Vincent Dousset is an MD-PhD in radiology and the head of the NeuroImaging Department of Bordeaux University Hospital, France. He is the director of the Laboratory of Excellence TRAIL (Translational Advanced Imaging Laboratory) and of the Institute of BioImaging. His group develops translational approaches from animal models to the patients thanks to in vivo imaging in several neurological disorders.

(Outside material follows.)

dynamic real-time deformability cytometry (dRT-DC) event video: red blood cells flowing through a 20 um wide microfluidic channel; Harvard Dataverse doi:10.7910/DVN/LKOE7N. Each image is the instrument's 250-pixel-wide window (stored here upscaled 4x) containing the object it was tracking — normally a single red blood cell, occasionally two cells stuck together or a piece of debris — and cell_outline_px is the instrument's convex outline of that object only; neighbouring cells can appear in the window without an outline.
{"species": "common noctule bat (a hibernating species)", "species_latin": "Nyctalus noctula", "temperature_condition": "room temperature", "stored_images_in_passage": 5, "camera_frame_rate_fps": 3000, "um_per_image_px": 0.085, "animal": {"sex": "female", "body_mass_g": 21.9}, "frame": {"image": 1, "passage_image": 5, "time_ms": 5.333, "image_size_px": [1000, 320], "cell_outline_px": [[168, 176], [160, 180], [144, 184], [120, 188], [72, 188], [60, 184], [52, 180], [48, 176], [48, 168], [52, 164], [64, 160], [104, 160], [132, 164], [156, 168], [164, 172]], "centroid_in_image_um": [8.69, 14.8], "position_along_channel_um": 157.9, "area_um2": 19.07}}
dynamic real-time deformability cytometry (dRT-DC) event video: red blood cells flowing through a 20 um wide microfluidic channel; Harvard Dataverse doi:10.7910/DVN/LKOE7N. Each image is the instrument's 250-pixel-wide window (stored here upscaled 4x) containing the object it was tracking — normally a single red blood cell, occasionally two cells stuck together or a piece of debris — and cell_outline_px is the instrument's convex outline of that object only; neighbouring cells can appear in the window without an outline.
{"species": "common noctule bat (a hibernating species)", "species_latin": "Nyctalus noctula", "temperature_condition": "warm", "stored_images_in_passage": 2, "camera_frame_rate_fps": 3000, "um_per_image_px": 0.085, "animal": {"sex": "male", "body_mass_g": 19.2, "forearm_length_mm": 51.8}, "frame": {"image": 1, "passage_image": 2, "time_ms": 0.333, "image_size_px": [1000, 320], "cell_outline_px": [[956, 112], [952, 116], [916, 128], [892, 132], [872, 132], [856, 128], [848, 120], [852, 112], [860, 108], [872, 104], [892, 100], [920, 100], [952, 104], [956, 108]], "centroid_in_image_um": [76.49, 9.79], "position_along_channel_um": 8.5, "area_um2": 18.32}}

Thomas Tourdias is an MD-PhD in radiology at the NeuroImaging Department of Bordeaux University Hospital, France. His main research projects are in stroke and multiple sclerosis. In these domains, he uses a strongly translational approach from animal models to the patients thanks to in vivo imaging. His broad research goal is to highlight imaging biomarkers and to validate their biological significance.

Disclosures

Mr. A.O. reports grants from Region Nouvelle Aquitaine and grants from Labex Trail during the conduct of the study, and a salary from DESKi. Mr. O.M. reports grants from Region Nouvelle Aquitaine and grants from Labex Trail during the conduct of the study, and a CTO position at DESKi. Dr. B.M. reports grants from Region Nouvelle Aquitaine and grants from Labex Trail during the conduct of the study and a CEO position at DESKi. Dr. F.M. reports grants from Region Nouvelle Aquitaine and grants from Labex Trail during the conduct of the study. Dr. G.O. reports grants from Region Nouvelle Aquitaine and grants from Labex Trail during the conduct of the study. Professor I.S. reports grants from Region Nouvelle Aquitaine and grants from Labex Trail during the conduct of the study. Professor V.D. reports grants from Region Nouvelle Aquitaine and grants from Labex Trail during the conduct of the study. Professor T.T. reports grants from Region Nouvelle Aquitaine and grants from Labex Trail during the conduct of the study.